The associations of IV busulfan clearance with various genetic polymorphisms, usually those regulating GSTA1-1 and GSTM1-1 hepatic protein expression, have been examined. Polymorphisms in GSTA1 and GSTM1 are not consistently associated with IV busulfan clearance, making constitutional genetics-based dosing infeasible (Zwaveling et al. 2008; Abbasi et al. 2011). In HCT recipients, plasma alpha GST activity was only moderately correlated with hepatic GST expression (r2=0.567) (Poonkuzhali et al. 2001) as was blood GSH with IV busulfan clearance (r2=0.45) (Almog et al. 2011). Thus, lymphocyte mRNA or protein activity will not sufficiently reflect hepatic mRNA or protein expression of IV busulfan-metabolizing enzymes, making RNA or protein techniques obtained from a blood sample infeasible biomarkers for IV busulfan PK. Alternative techniques, such as pharmacometabolomics, can be used to identify biomarkers to replace PK-guided IV busulfan dosing, with the eventual goal of improving overall survival after IV busulfan-containing HCT conditioning regimens. The work herein is encouraging proof of principle that IV busulfan clearance can be predicted by endogenous pharmacometabolomics.
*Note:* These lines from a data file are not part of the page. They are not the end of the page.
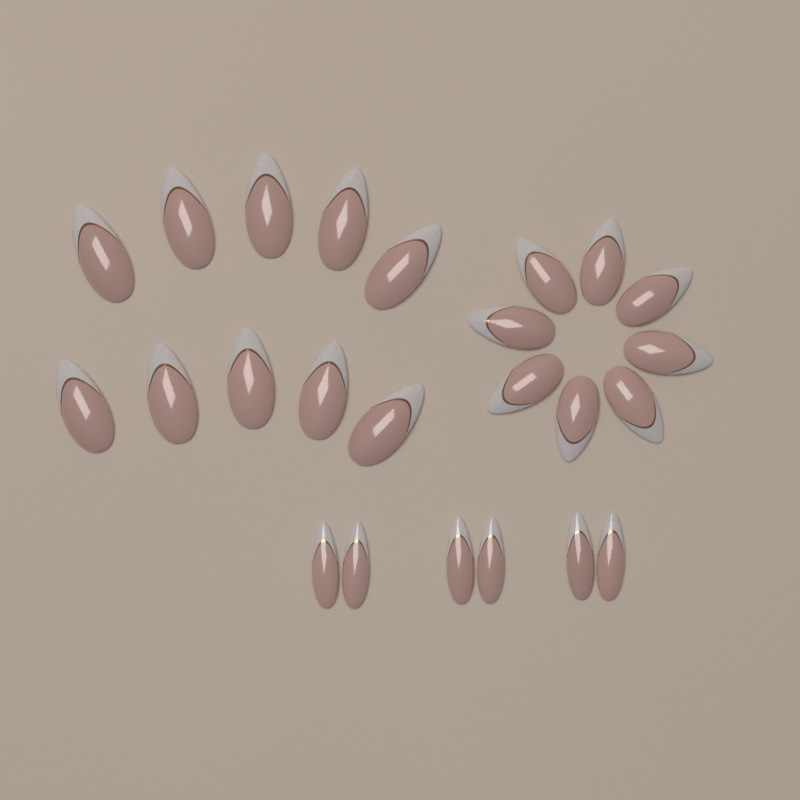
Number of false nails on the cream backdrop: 24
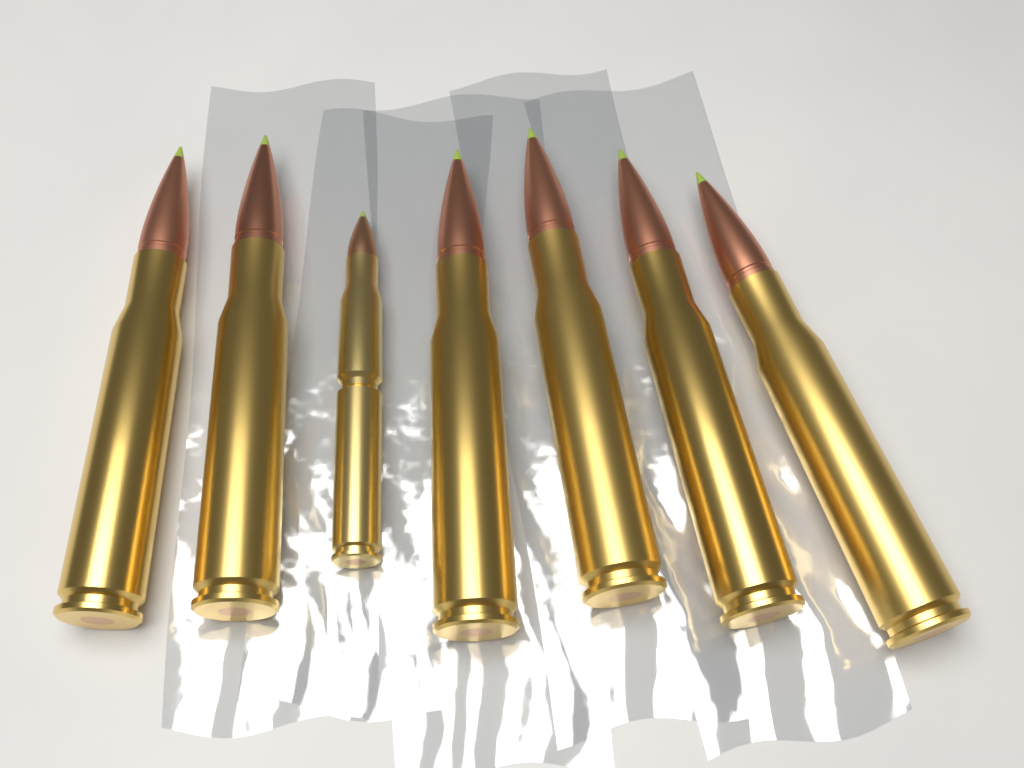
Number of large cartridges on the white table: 6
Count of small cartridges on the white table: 1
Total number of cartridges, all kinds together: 7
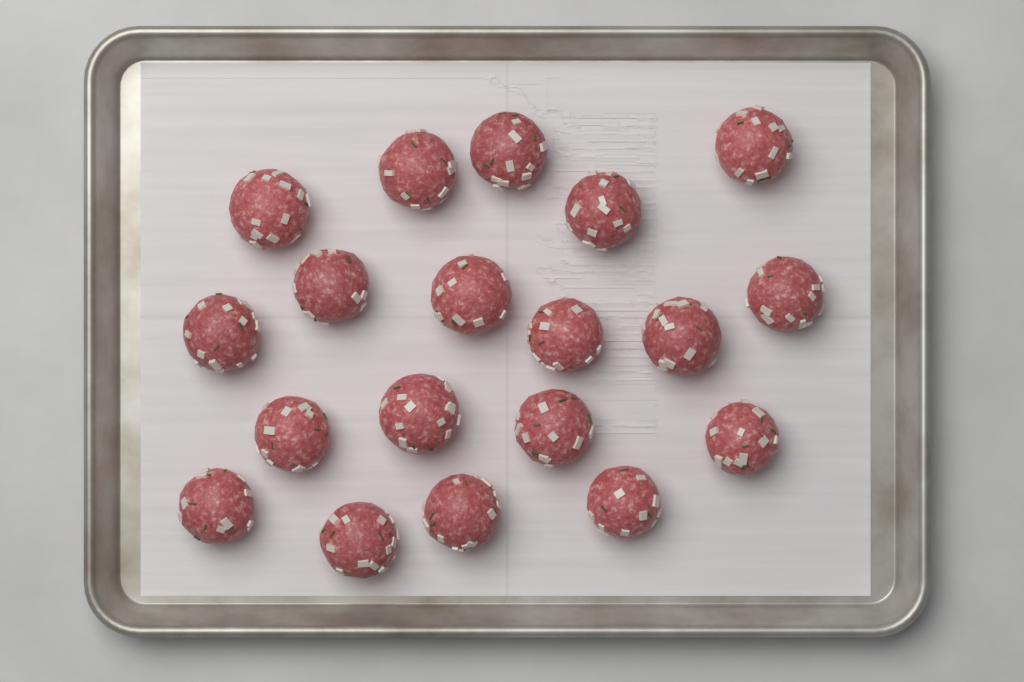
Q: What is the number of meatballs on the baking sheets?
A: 19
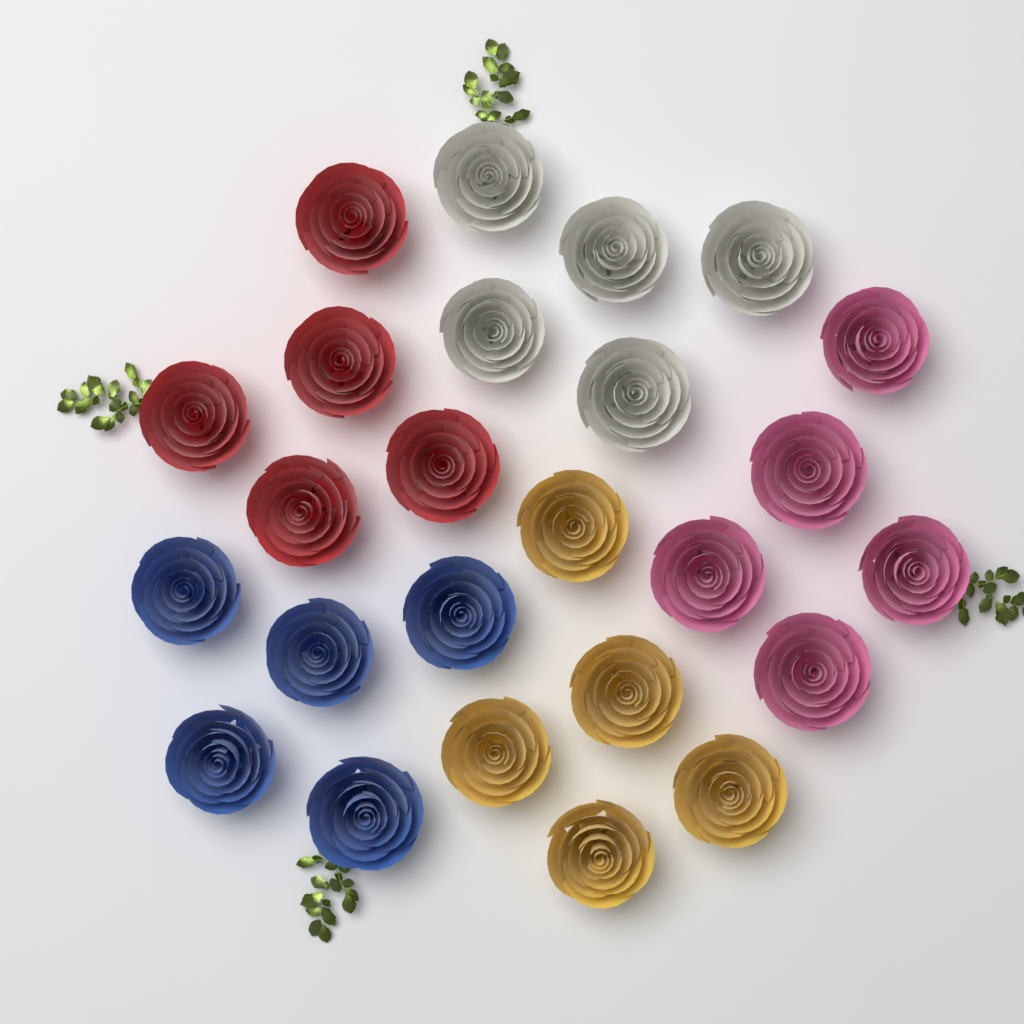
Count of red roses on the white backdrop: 5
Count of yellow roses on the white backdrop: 5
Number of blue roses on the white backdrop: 5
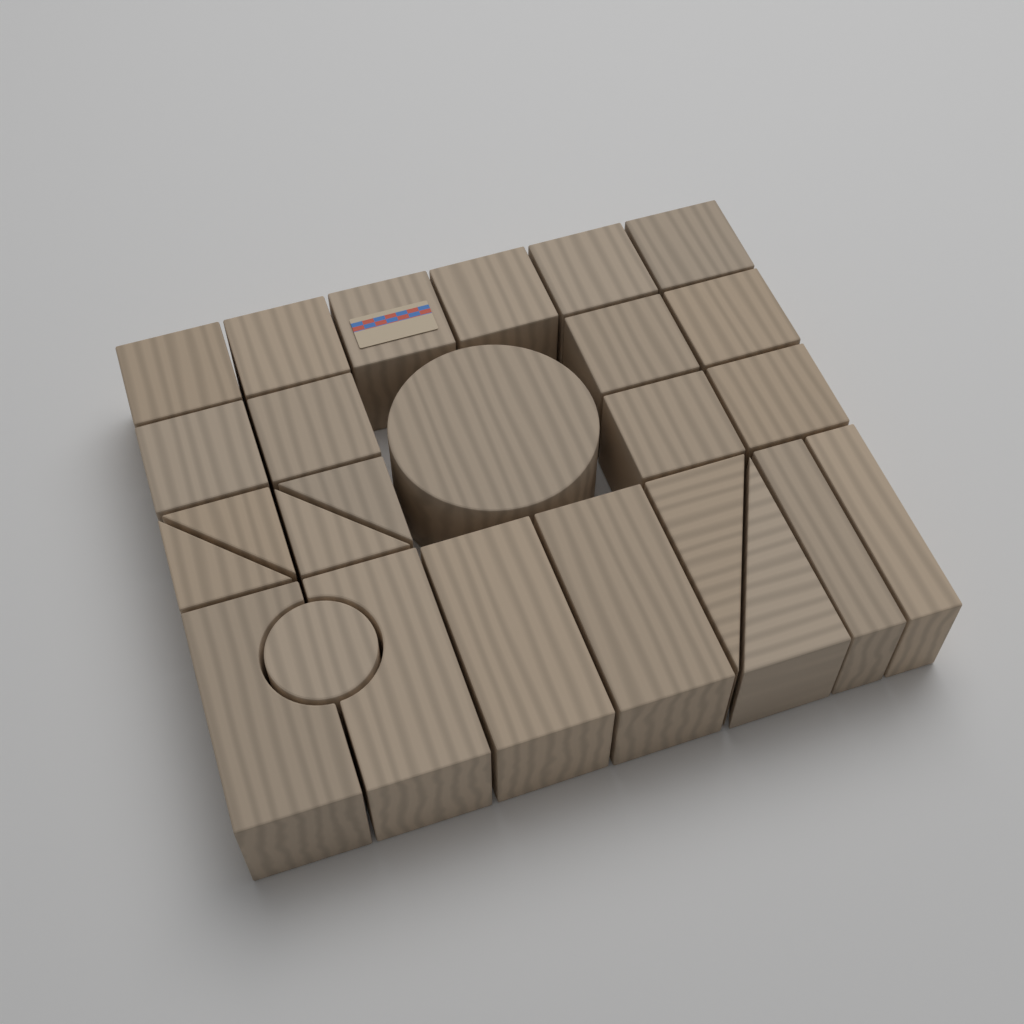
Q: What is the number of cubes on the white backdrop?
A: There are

Of the 21 selected ions associated with IV busulfan clearance tertiles, deoxycholic acid and/or chenodeoxycholic acid as well as linoleic acid were identified. We could not find any published literature evaluating the effect of these bile acids upon busulfan metabolism, though bile acids have been shown to inhibit human GST activity in vitro.(Singh et al. 1988) Singh et al. showed that human GSTs are inhibited by bile acids, including chenodeoxycholic acid, with varying potency based on the GST isozyme studied.(Singh et al. 1988) Conjugation by GST is the first step in busulfan metabolism and inhibition of this step could lead to a decrease in busulfan clearance. In our study, while we did observe that individuals with slow clearance showed elevated levels of linoleic acid and deoxycholic acid and/or chenodeoxycholic acid when compared to those with rapid clearance, further work needs to be done to confirm this association.
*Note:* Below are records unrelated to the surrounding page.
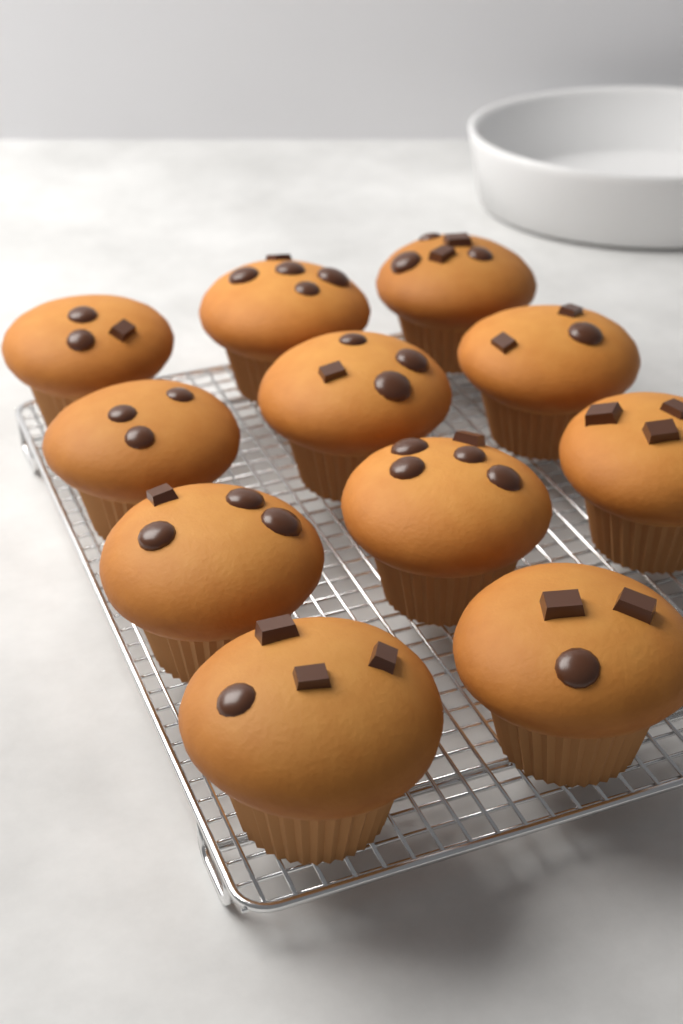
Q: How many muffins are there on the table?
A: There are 11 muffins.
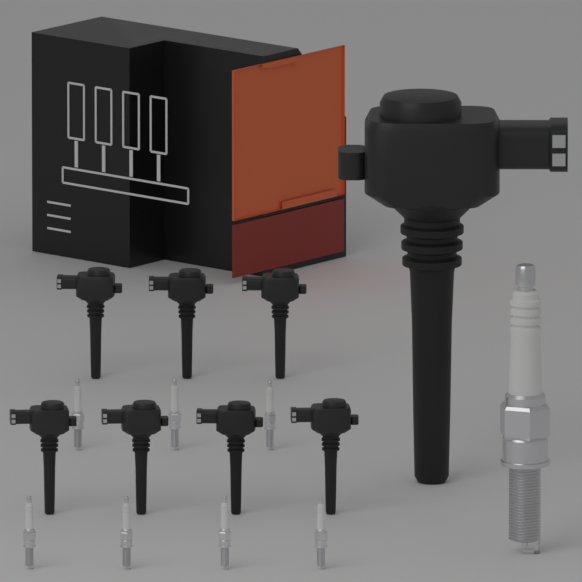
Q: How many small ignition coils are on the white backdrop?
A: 7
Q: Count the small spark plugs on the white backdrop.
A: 7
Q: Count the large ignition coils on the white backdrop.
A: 1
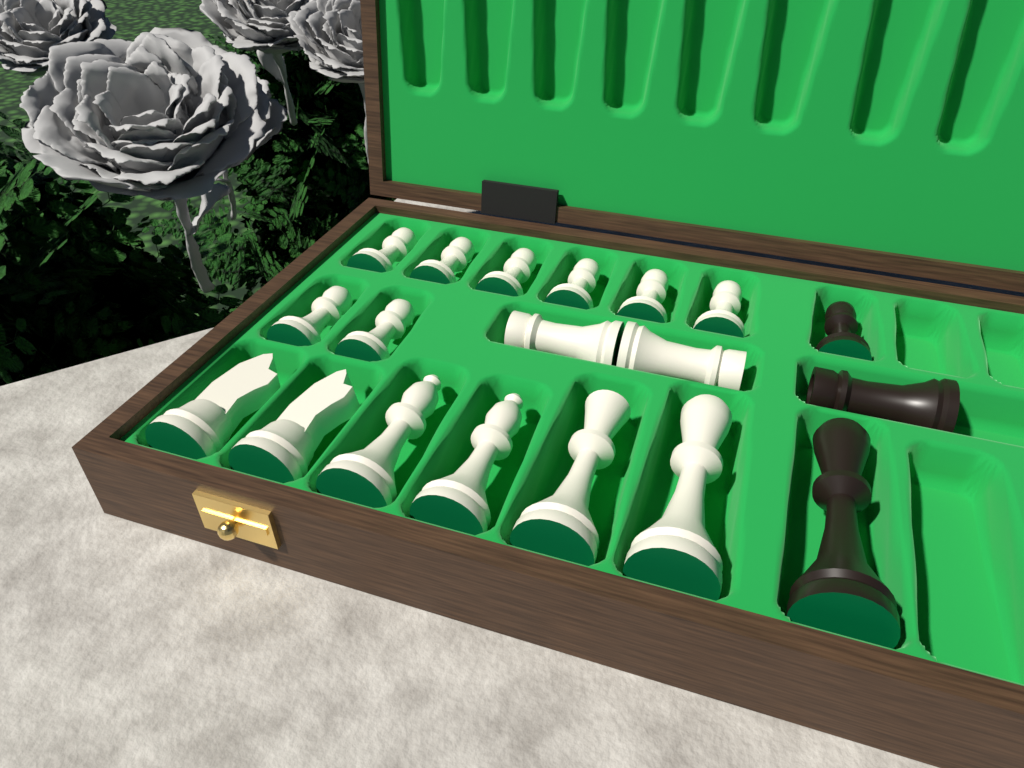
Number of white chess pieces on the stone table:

A different bile acid – ursodeoxycholic acid – is administered to HCT recipients to lower the risk of hepatotoxicity. In HCT recipients, there were no statistically significant differences in cyclosporine pharmacokinetics between ursodeoxycholic acid and placebo but its effect upon other HCT medications – including busulfan – have not been examined. Chenodeoxycholic acid increases hepatic mRNA expression of CYP2B6, 2C8, 2C19 and 3A4 in a human hepatocyte model (Chaudhry et al. 2013), and induces CAR, FXR, and PXR in primary hepatocytes and Caco-2 cells (Martin et al. 2008). CAR induces expression of CYP1A1, and CAR and PXR both induce expression of CYP2B6, 2C9, and 2C19 (Wang et al. 2012). These CYPs are involved in the metabolism of the busulfan metabolite THT+ (El-Serafi et al. 2014). Also, GSH conjugates of chenodeoxycholic acid have been found in the bile of human infants (although not adults) (Mitamura et al. 2011), which may be relevant since the primary route of busulfan metabolism is via conjugation of GSH by GSTs. If GST-mediated glutathionylation of busulfan is lower in some patients than in others, then GST-mediated glutathionylation of bile acids could also be low in these patients, leading to relatively higher concentrations of the bile acids chenodeoxycholic acid and/or deoxycholic acid (i.e., the ions with m/z of 357.278 and 415.282 with retention time of 10.8 minutes) – and lower concentrations of the products of that reaction, GSH-bile-acid conjugates (not measured). In this analysis, chenodeoxycholic acid or deoxycholic acid were negatively correlated with IV busulfan clearance. The putative mechanism of deoxycholic acid and chenodeoxycholic acid association with IV busulfan clearance could be via their influence upon THT+ metabolism or could reflect GST activity, but in vitro studies are needed to test and to clarify these hypotheses.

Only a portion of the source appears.